Mount Holyoke was “the second women’s college in the country…to adopt a formal policy inviting applications from transgender and nonbinary students,” Caplan-Bricker writes. Among the famous women’s colleges in the country, none of them has “gone as far as Mount Holyoke, where the policy established the college as a place not only for anyone who identifies as a woman, but also for a diverse spectrum of people outside the gender binary — including gender-nonbinary applicants assigned either male or female at birth — as well as trans men who have already transitioned at the time of application.”
“Today, the only group Mount Holyoke doesn’t consider is cisgender men,” Caplan-Bricker notes.
That new policy has led to some semantic wrangling on campus:
[Some] students argue that as long as cisgender women aren’t equal members of society, Mount Holyoke should still be first and foremost a women’s college. “It’s special and important that Mount Holyoke acknowledges that educating women is still radical in and of itself,” says Madeline Fitzgerald, a cis student in her third semester. “I think it’s a place that is for women, that recognizes there are people who have had experiences similar to women who don’t identify as women.” Some perceive this view, and the very phrase “women’s college,” as a kind of dog whistle.
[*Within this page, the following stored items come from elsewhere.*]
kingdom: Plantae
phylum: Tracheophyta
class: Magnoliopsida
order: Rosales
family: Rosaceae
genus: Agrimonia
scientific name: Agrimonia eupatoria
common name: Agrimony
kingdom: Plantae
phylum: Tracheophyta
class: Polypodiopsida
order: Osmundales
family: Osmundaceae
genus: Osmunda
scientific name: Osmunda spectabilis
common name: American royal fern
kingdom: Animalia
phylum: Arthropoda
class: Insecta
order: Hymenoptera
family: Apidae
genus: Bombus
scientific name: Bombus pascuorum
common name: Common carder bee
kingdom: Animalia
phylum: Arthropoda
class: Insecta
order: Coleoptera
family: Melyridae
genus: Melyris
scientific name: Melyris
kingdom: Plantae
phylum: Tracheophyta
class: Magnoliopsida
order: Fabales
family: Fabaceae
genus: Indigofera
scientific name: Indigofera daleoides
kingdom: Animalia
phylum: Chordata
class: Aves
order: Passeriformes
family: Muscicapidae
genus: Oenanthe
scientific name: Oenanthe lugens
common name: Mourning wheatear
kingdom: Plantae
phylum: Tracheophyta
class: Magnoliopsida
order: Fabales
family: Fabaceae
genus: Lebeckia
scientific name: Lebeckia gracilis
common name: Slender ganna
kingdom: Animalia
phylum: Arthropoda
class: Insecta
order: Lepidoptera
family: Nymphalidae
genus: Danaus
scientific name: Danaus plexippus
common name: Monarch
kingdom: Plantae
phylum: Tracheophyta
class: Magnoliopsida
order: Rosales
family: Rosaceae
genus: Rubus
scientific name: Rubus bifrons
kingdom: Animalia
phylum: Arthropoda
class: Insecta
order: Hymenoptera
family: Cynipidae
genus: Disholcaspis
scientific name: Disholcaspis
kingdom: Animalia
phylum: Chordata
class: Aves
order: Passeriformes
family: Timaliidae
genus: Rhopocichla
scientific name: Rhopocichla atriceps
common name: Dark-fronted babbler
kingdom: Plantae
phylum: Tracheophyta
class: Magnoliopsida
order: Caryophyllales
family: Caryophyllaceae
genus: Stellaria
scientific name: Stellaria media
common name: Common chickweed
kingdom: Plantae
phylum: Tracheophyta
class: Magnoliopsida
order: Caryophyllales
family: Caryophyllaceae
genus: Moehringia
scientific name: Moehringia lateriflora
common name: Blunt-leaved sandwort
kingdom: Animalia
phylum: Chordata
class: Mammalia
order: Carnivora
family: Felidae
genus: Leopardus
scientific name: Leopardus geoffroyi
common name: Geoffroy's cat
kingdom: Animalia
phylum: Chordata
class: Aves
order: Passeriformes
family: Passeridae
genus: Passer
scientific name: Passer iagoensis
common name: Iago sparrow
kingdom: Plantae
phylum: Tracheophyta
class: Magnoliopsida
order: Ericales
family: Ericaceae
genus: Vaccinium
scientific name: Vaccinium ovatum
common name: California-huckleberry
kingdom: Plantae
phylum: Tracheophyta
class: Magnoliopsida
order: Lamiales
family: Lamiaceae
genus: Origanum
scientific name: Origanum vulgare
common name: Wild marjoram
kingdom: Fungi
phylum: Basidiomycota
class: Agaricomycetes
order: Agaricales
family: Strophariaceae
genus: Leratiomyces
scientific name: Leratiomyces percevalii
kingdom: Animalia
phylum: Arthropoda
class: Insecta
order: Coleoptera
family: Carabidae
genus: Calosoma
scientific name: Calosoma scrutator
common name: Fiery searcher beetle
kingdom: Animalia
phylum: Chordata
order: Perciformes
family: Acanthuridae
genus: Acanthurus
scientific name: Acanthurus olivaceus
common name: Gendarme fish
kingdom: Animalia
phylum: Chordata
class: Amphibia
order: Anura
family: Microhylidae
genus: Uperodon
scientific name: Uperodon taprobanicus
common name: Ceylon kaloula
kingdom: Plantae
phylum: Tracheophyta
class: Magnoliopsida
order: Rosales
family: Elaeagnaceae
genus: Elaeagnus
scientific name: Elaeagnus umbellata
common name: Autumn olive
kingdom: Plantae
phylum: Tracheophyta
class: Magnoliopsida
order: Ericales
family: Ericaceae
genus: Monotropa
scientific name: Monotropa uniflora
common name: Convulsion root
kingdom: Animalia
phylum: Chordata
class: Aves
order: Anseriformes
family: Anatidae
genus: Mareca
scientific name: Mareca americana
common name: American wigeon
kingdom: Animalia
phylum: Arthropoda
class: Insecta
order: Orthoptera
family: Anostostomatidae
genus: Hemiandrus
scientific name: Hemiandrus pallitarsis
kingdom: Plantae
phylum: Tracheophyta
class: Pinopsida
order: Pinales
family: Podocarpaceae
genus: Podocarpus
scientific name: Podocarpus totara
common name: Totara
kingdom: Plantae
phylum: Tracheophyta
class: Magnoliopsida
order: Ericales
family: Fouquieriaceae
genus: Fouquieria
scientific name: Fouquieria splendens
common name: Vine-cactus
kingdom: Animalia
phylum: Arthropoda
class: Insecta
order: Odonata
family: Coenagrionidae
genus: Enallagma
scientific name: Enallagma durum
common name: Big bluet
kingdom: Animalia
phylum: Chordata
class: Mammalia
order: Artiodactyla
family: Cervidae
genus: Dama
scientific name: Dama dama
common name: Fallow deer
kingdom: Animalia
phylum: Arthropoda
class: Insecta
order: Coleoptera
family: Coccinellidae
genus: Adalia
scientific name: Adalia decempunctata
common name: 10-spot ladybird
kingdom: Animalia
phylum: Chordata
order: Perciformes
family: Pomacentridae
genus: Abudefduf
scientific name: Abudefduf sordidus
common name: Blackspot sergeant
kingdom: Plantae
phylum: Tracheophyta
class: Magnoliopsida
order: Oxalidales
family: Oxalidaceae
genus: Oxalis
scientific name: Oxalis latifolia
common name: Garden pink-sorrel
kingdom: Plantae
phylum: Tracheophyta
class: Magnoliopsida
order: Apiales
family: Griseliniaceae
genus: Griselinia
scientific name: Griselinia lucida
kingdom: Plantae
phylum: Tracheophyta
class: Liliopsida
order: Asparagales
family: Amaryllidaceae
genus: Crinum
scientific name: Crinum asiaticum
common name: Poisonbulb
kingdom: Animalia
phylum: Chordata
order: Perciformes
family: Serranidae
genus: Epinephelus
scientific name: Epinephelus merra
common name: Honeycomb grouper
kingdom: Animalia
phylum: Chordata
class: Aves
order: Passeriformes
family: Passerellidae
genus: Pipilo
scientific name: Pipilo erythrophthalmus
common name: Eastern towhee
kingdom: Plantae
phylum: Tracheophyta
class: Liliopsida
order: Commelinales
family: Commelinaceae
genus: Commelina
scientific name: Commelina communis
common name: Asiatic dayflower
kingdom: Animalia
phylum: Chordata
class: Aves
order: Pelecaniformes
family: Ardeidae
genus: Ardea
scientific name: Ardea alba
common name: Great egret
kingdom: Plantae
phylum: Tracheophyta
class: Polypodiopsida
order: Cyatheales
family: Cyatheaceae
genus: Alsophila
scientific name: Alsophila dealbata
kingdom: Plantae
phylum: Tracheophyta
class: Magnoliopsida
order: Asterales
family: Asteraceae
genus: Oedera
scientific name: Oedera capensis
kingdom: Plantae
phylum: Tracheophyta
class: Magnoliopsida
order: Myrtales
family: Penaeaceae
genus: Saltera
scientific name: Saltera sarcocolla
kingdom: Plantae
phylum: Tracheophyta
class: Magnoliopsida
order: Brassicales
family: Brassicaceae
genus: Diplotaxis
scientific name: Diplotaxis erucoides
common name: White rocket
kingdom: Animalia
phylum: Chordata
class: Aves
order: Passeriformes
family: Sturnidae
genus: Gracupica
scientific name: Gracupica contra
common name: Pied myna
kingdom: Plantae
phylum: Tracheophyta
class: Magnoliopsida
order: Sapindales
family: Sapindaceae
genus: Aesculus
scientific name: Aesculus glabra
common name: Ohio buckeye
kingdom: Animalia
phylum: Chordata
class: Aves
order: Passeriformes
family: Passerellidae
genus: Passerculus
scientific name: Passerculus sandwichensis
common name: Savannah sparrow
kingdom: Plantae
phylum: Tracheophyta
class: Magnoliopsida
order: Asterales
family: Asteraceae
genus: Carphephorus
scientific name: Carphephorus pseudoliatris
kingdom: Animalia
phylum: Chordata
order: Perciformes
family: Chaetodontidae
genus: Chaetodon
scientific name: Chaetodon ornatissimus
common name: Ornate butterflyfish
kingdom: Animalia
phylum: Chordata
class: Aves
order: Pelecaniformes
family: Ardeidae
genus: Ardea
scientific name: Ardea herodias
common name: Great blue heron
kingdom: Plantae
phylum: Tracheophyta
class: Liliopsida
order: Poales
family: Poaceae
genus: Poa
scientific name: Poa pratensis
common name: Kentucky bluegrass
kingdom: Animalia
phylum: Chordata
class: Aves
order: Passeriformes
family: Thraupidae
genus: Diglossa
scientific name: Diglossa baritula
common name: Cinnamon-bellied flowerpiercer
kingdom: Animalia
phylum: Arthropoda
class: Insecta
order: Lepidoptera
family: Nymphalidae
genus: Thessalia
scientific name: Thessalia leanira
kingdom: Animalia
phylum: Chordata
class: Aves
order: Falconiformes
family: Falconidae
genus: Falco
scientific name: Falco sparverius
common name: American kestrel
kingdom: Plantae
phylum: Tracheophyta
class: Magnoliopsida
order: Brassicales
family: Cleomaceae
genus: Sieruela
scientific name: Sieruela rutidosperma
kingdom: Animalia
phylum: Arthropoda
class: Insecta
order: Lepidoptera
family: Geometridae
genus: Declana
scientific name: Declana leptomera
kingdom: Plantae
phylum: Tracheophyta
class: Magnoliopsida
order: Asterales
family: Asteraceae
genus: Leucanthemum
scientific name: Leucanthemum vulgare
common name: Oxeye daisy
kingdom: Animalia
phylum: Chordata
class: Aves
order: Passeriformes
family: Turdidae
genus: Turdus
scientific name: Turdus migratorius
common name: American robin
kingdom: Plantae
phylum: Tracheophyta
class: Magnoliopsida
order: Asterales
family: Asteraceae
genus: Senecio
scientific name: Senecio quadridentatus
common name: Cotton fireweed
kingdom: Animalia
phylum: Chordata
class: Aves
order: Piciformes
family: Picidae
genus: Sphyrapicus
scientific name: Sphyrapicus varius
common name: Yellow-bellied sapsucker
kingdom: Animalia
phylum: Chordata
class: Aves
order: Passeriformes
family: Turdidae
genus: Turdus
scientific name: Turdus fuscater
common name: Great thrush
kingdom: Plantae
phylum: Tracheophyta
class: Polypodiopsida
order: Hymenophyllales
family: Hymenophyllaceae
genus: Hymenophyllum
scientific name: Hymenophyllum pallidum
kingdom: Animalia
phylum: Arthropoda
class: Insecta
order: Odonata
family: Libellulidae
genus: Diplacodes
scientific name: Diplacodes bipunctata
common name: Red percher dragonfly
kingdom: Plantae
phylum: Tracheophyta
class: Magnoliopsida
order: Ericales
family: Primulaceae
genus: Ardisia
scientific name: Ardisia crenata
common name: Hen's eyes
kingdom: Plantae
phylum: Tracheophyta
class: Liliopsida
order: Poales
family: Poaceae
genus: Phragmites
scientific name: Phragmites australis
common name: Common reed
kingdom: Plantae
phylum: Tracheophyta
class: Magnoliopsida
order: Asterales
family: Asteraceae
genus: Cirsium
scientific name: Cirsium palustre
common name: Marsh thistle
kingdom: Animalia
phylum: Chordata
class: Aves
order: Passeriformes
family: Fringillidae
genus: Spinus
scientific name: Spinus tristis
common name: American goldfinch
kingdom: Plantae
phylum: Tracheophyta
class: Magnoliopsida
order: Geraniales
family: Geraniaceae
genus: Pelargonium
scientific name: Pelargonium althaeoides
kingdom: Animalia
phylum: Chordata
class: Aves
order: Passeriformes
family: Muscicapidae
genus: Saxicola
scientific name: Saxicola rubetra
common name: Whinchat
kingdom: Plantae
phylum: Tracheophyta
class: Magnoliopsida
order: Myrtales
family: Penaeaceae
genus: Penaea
But all the students I heard defend it stressed their support for the inclusive admissions policy. Much like Pasquerella’s 2014 speech, this is a tricky rhetorical balancing act, which asks students who aren’t women to see their place at Mount Holyoke in terms of their connection to womanhood. “Oftentimes, people who have a perspective similar to mine get painted as if we don’t want people to be there,” Fitzgerald says. “I want to emphasize that I do believe that everyone who is currently at Mount Holyoke belongs at Mount Holyoke.”
Across the ideological spectrum, students agree that the administration, which has started unofficially using the nomenclature “inclusive women’s college,” could do a better job explaining what exactly that means. “I understand the theory of womanhood as a class position under patriarchy, and I understand that within that schema the term applies to me,” says Sarah Cavar, a junior who identifies as genderless. “But unless I’m talking to someone who really knows their shit, that is generally not what people are referring to…”
In one case, Caplan-Bricker writes, the editors of the school newspaper were concerned that referring to a sister school as “another women’s college” would imply that Mount Holyoke itself is a women’s college.
The editors in the room, all cisgender women, feared a backlash and also couldn’t agree whether the statement was accurate…[V]oices rose until one editor yelled: “This is a women’s college! God forbid we talk about women here.”